Court of Appeal maintains Uwera Nsenga’s 20-year Jail Sentence

Court of Appeal upholds Jackline Uwera Nsenga's 20-year jail sentence; File

The Court of Appeal in Kampala has upheld the 20-year sentence handed to Jackline Uwera Nsenga by the High Court over the murder of her husband, Juvenal Nsenga.

Three justices of the Court of Appeal including Alphonse Owiny-Dollo, Elizabeth Musoke and Cheborion Barishaki ruled that there was nothing that would warrant overturning the lower court’s earlier decision.

In 2014, Justice Duncan Gaswaga sentenced Nsenga to 20 years’ imprisonment after being found guilty of knocking dead her husband as the climax of their domestic wrangles prompting her to appeal against the sentence. The then presiding judge Duncan Gaswaga ruled that based on the evidence presented before court, Nsenga could not have knocked her husband accidentally as claimed. According to the judge, prosecution proved beyond reasonable doubt that the accident which claimed Nsenga’s life was aforethought.

“We state that the learned trial judge was alive to the law on malice aforethought, he considered the facts in issue in the present case and addressed the evidence on each of the facts in issue before coming up to the correct decision to convict the appellant,” the judges ruled today.

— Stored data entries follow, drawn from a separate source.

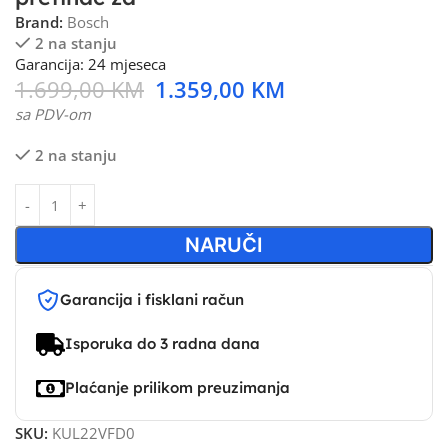
Brand:
Bosch
2 na stanju
Garancija: 24 mjeseca
1.699,00
KM
1.359,00
KM
sa PDV-om
2 na stanju
NARUČI
Garancija i fisklani račun
Isporuka do 3 radna dana
Plaćanje prilikom preuzimanja
SKU:
KUL22VFD0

The trio explained that evidence adduced during trial indicated that there was no evidence to prove that by knocking dead her husband, Nsenga’s actions were accidental as she had said in her appeal.

The judges however noted that everything points to a premeditated murder by Nsenga against her husband after having misunderstandings in their marriage.

“We take the view that the appellant’s conduct in ramming into the gate which the deceased was opening for her was not accidental. It is immaterial that the appellant didn’t know that it was the deceased who was opening the gate as we would still have found her guilty of murder.” the judges added.

The judges of the Court of Appeal insisted that there was malice when Jackie Nsenga knocked dead her husband, noting that it cannot be proved directly by rather through circumstantial evidence as was done by the trial judge.

The also noted that the manner in which the deceased was repeatedly overran with the vehicle which resulted into his death also pointed to malice by Nsenga.

“Our analysis has shown that the offense of which the appellant was charged was proven beyond reasonable doubt. We therefor e conclude that any point which was wrongly decided by the trial judge did not occasion a miscarriage of justice. Accordingly, the trial court’s decision to convict the appellant of the offence of murder contrary to section 188 and 189 of the Penal Code Act, cap 120 and to sentence her to 20 years imprisonment for that conviction is affirmed,” the judges ruled.